Border crossings were, as they are today, designed to filter those worthy of scrutiny or detention. Yet Oswald went on his merry way to Mexico City with his passport and visa intact. For years, Mexico had been a haven for political expatriates and fleeing victims of the blacklist. All were under constant attention from US and Mexican authorities. Like Portugal and Spain in World War II, Mexico was to the Cold War a hot bed of spying and intrigue where all the antagonists maintained robust stations. Enter Lee Harvey Oswald. Flashing his leftist credentials, Oswald visited and revisited the Cuban and Soviet embassies loudly touting his desires to travel to Cuba and the Soviet Union. Without doubt, these plans were exposed to US authorities, who, uncharacteristically, did virtually nothing. Should his plans have been actuated, he could have been the US’s first double-defector! No one seemed too alarmed in the higher echelons of the CIA and FBI.

This tortured history could easily be dismissed as the expression of an unstable, twisted mind. But that dismissal would only strengthen the oddness of the lack of action on the part of the US security services that would have had to curiously dismiss Oswald’s vocal leftism and uncommonly audacious expression of that postured leftism.

Viewed from the Marxist left, Oswald’s showy exhibition with a gun in one hand and a copy of The Worker and The Militant in the other smells of a provocation. Even a newcomer to the culture of the left knows that Trotskyists and Communists are water and oil. Thus, for a “veteran” of the left like Oswald to go to some lengths to make such a display is only intelligible if he were seeding evidence for some unrevealed purpose. Was the carefully posed picture meant to impress the left? Of course not. Was it meant to make a different impression?

Oswald was likely the only “leftist” in the US to never make first-hand, direct contact with other leftists, to never attend a meeting, to never join an organized demonstration or vigil in 6-8 years of off-and-on “activism.” He was well known as a “leftist” to non-left acquaintances and co-workers as well as much of the general public. But the broad left only knew him through correspondences.

In the end, it is impossible to reconcile Oswald the “leftist” with the unlikely indifference of the US intelligence and police establishment. At the same time, it is impossible to accept the authenticity of that leftism.

But if Oswald was not genuine, if he was only posing as a leftist, what was he,  really?

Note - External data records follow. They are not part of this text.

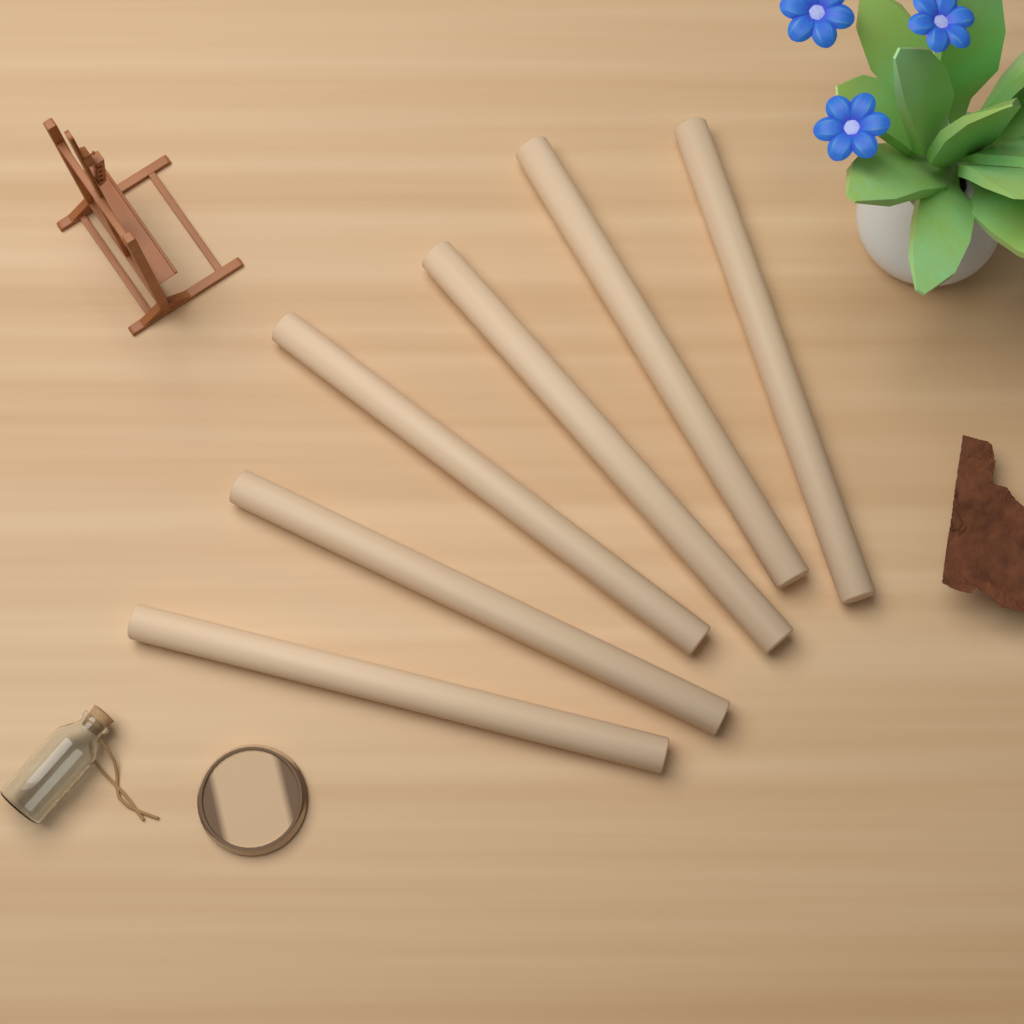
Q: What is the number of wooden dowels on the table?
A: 6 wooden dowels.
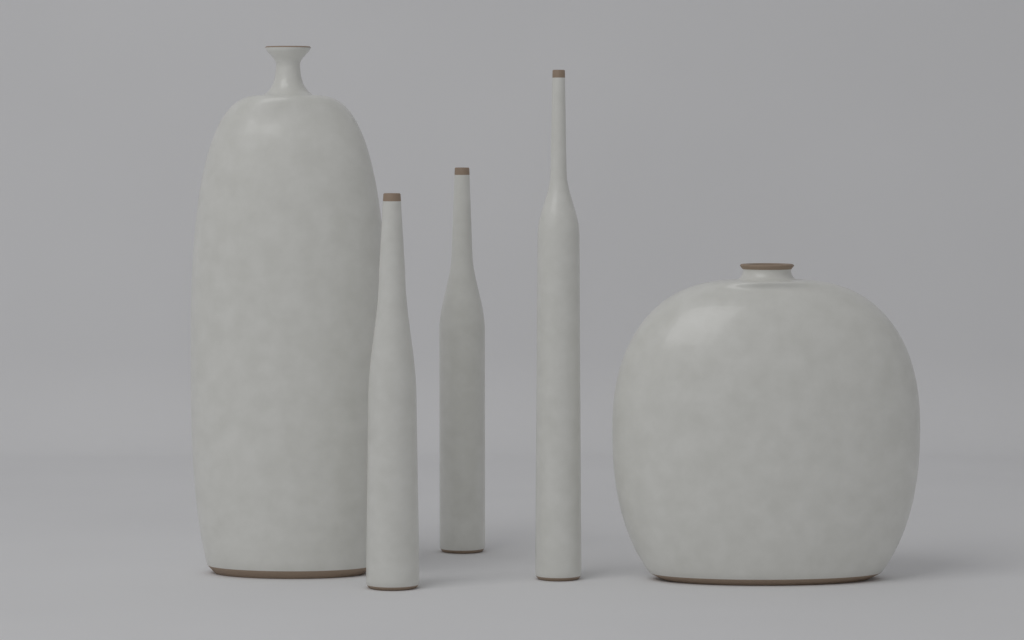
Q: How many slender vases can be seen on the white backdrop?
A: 3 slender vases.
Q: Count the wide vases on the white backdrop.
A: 2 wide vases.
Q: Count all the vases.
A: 5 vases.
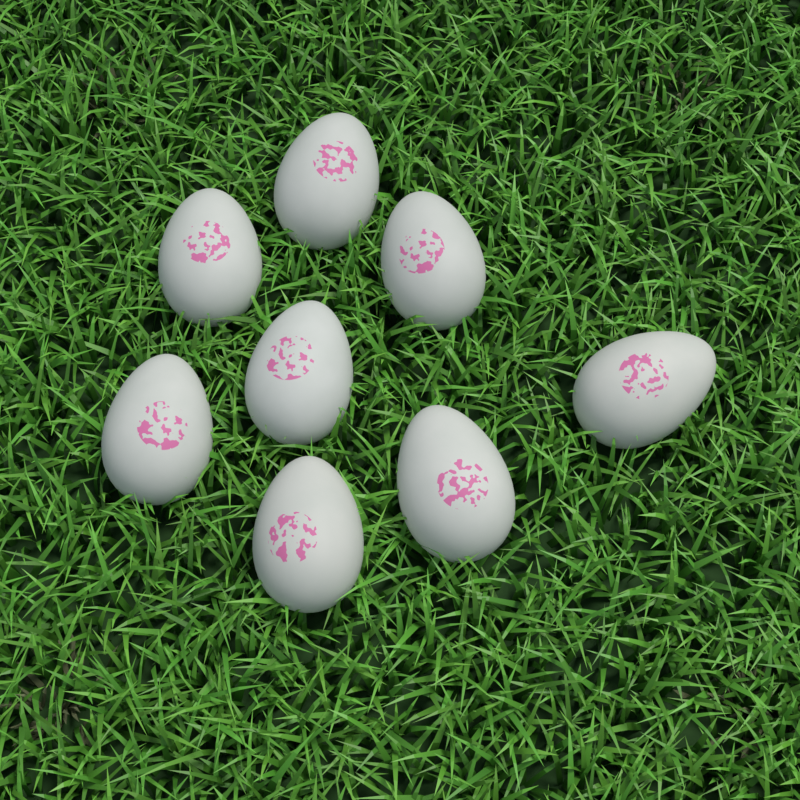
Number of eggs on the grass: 8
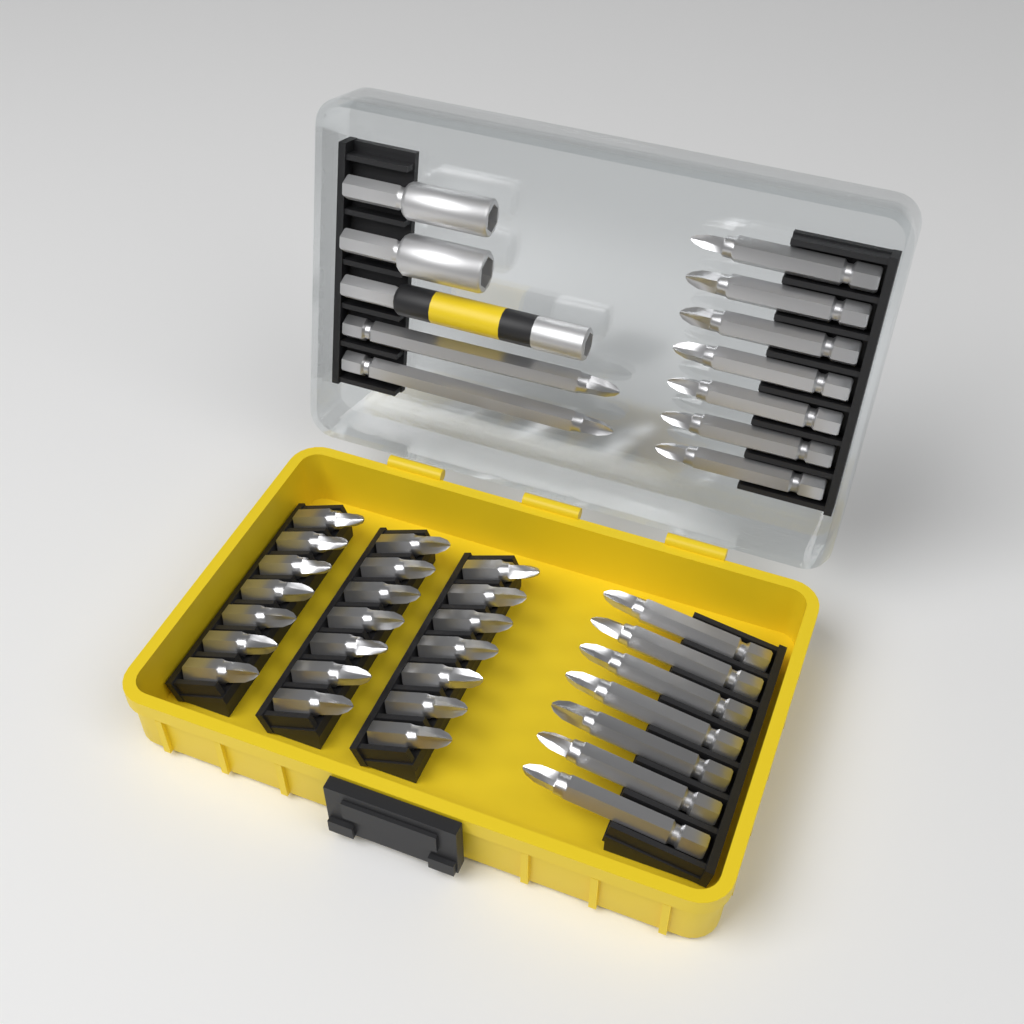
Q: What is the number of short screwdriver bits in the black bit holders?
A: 21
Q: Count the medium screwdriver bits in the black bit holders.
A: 14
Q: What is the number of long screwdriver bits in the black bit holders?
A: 2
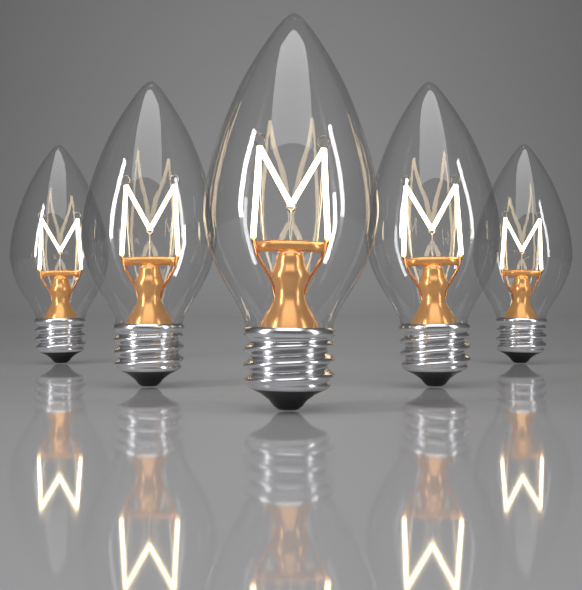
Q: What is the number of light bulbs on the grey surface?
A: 5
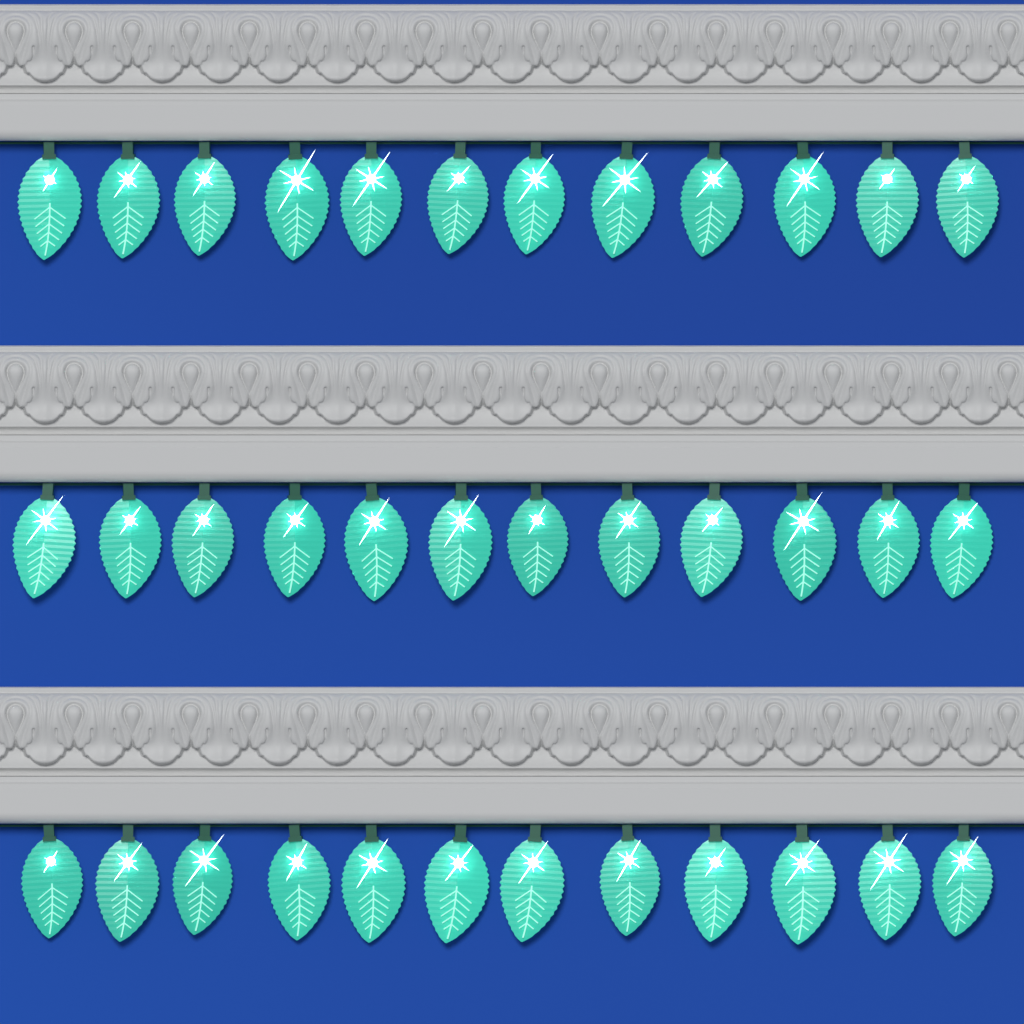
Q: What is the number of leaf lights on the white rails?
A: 36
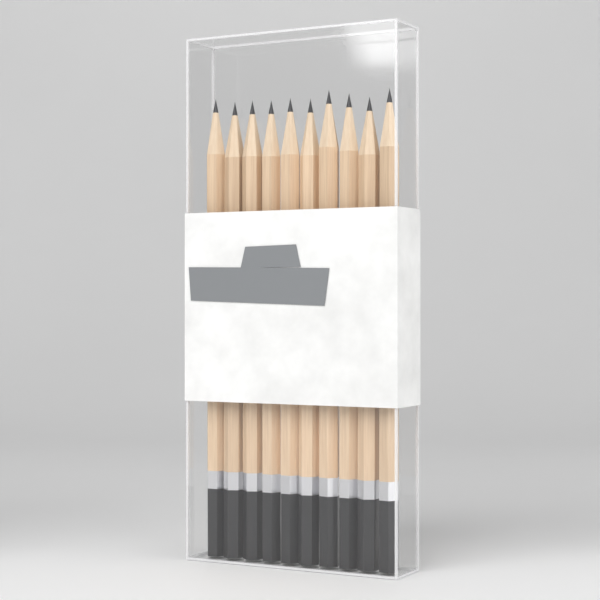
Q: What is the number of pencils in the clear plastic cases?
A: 10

Since the intelligence and police agencies ignored Oswald as though they knew he were not a leftist, since he slipped easily through the net that captured thousands of the faintly pink, who did they think he was? He certainly did plenty to deserve their attention, attention that they seemed determined not to give.

Until we know who Oswald really was, we will never solve Kennedy’s assassination.